Still, let’s do as a cheerful unregulated mental health promotion app might suggest and try to look on the bright side. Regulating medical apps that empower people to take charge of their own health in simple, safe ways would have been a colossal waste of time and money. The FDA actually recognized as much—or perhaps just sensed how ridiculous it would have looked if it had started regulating food diaries and illustrations of yoga poses—and chose the reasonable course.

In a world of attempted bans on super‐​size soda, this act of regulatory self‐​restraint comes as a surprise. But maybe it shouldn’t. Given the speed and ease with which technology is putting health monitoring and maintenance into the hands of individuals, it would be practically impossible for regulators to step in effectively in all these areas, even if they wanted to.

It’s one thing to identify, track, and approve every pacemaker being used in the country. It’s quite another to identify, track, and approve every mobile “diet coach” program being used for weight loss or diabetes management. Programmers probably designed a thousand of them in the time it took you to read that sentence. And if the supply of such apps were being held up by an FDA pre‐​approval bottleneck, what do you suppose the odds are that contraband mobile “diet coaches” would begin appearing on the black app market? (Unapproved diet apps would likely become just as impossible to obtain as—oh I don’t know—marijuana.)

One of the ostensible purposes of regulation has always been to serve as a stand‐​in expert, providing information that people couldn’t obtain easily on their own. How could a patient know if a particular pacemaker would be safe and effective without the FDA’s help? But technology has been eroding that argument to a great degree, connecting regular people with previously unimaginable stores of data, records, and reviews. People can use that information to judge how well a product has performed in the past and what true experts have written about it.

I’m not saying the average Joe is going to be comfortable choosing a pacemaker based on user comments.
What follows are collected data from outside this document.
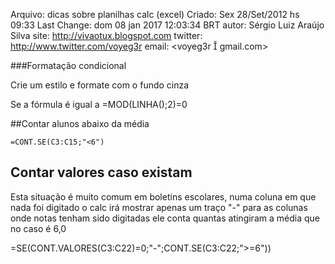 Arquivo: dicas sobre planilhas calc (excel)
Criado: Sex 28/Set/2012 hs 09:33
Last Change: dom 08 jan 2017 12:03:34 BRT
autor: Sérgio Luiz Araújo Silva
site: http://vivaotux.blogspot.com
twitter: http://www.twitter.com/voyeg3r
email: <voyeg3r  gmail.com>


###Formatação condicional

Crie um estilo e formate com o fundo cinza

  Se a fórmula é igual a    =MOD(LINHA();2)=0

##Contar alunos abaixo da média

	=CONT.SE(C3:C15;"<6")


## Contar valores caso existam

Esta situação é muito comum em boletins escolares, numa coluna
em que nada foi digitado o calc irá mostrar apenas um traço "-"
para as colunas onde notas tenham sido digitadas ele conta quantas
atingiram a média que no caso é 6,0

  =SE(CONT.VALORES(C3:C22)=0;"-";CONT.SE(C3:C22;">=6"))

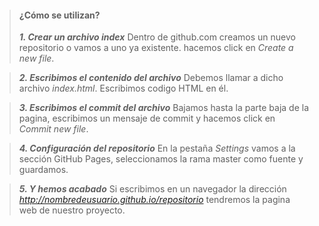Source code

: > ####  ¿Cómo se utilizan?
> ***1. Crear un archivo index***
    Dentro de github.com creamos un nuevo repositorio o vamos a uno ya existente. hacemos click en *Create a new file*. 

> ***2. Escribimos el contenido del archivo***
    Debemos llamar a dicho archivo *index.html*. Escribimos codigo HTML en él.

> ***3. Escribimos el commit del archivo***
    Bajamos hasta la parte baja de la pagina, escribimos un mensaje de commit y hacemos click en *Commit new file*.

> ***4. Configuración del repositorio***
    En la pestaña *Settings* vamos a la sección GitHub Pages, seleccionamos la rama master como fuente y guardamos.

> ***5. Y hemos acabado***
    Si escribimos en un navegador la dirección *http://nombredeusuario.github.io/repositorio* tendremos la pagina web de nuestro proyecto.
  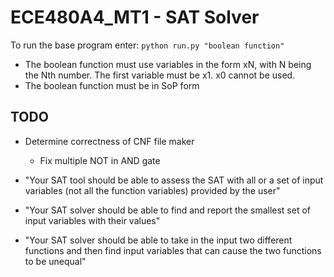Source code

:# ECE480A4_MT1 - SAT Solver
To run the base program enter:
`python run.py "boolean function"`
- The boolean function must use variables in the form xN, with N being the Nth number. The first variable must be x1. x0 cannot be used.
- The boolean function must be in SoP form

## TODO
- Determine correctness of CNF file maker
  - Fix multiple NOT in AND gate 

- "Your SAT tool should be able to assess the SAT with all or a set of input variables (not all the function variables) provided by the user"

- "Your SAT solver should be able to find and report the smallest set of input variables with their values"

- "Your SAT solver should be able to take in the input two different functions and then find input variables that can cause the two functions to be unequal"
But a mobile app that helps monitor the frequency of asthma attacks or offers information on drug interactions? Most people would be perfectly content to select one of those based on the assurances or warnings of other customers—information that is readily available in an app store in the form of star‐​ratings, reviews, and information for which a regulator is unnecessary.

The most exciting thing about mobile health apps is their ability to foster self‐​sufficiency. Diabetics can monitor and track their own blood glucose levels (though the FDA does regulate apps in that particular case—bureaucrats still need jobs, you know). Elderly patients can organize their own medication schedules and receive reminders from their smartphones. Everyday reliance on doctors, pharmacists, and caregivers is reduced, giving people greater autonomy. But the ultimate autonomy is being able to choose those emancipating programs on one’s own, unfettered by a government monopoly’s views on which ones are worthy and which ones aren’t.

So far, the FDA has deigned to allow us this luxury in at least some cases. If technology continues progressing apace, the agency will have less and less choice in the matter.

When that happens, some bureaucrats may find themselves out of work.But not to worry— they’ll have plenty of positive‐​thinking and learned‐​optimism apps to turn to.